A Tigres no le alcanzó su mejor versión para vencer a una edición pocas veces vista del Monterrey. Los del Tuca Ferreti le hacen el amor a la pelota. La enamoran, la tratan bien, sin importar que el clima quiera echarle a perder la noche con su amada; los locales fueron valientes y se lanzaron a conquistar el primer capítulo de su mano.

El elemento de Tigres que sufrió con la pelota fue el único que la puede tratar con la mano: Nahuel Guzmán, se mandó una de las que acostumbra, raro ver un fallo de esa magnitud en una final, pero se vuelve menos extraño cuando viene del cancerbero argentino.

El Volcán se congeló, su cancha estaba llena de agua nieve y sus aficionados no sabían qué calaba más: si el gol en contra o la sensación térmica que los tenía bajo cero.
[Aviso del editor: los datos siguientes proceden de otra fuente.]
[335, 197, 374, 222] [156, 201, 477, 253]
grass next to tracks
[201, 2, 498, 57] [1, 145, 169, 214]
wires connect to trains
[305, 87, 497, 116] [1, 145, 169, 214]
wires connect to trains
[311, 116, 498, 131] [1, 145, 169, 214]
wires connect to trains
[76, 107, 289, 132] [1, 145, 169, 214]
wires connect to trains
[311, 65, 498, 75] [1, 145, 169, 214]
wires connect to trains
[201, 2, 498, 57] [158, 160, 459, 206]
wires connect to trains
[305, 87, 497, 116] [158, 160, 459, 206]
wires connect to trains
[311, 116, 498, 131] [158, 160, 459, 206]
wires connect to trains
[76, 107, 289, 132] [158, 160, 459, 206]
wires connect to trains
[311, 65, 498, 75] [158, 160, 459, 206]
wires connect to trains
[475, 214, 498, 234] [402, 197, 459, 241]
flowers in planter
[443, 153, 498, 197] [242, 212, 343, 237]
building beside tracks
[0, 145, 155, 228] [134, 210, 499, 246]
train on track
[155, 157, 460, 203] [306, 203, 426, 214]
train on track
Fue Enner Valencia, su empuje, su valentía, su determinación; el que despertó el torrente de fuego ígneo. Un penalti ejecutado a lo Panenka, de esos que en circunstancias como esta, construyen leyendas.

Ríos de magma volcánica encendieron los ánimos y terminaron por hacer despertar los locales. El juego fue para Tigres, dominó, fue mejor colectiva e individualmente. Por ellos no quedó.

Monterrey no atinó, no supo más que medio contener a los Tigres. Rayados se vio incómodo. Los de Mohamed salieron del campo del Universitario con muchas huellas de la batalla, con la marca en el cuello que los estranguló, pero que no los mató.

La próxima vez que Tigres y Rayados se vean las caras, los 90 minutos, o tal vez un poco más, cobrarán lo del juego de ida. En el Coloso de Hierro se verá si el dominio de Tigres fue sólo cosmético y si el sufrimiento de Rayados valió para algo.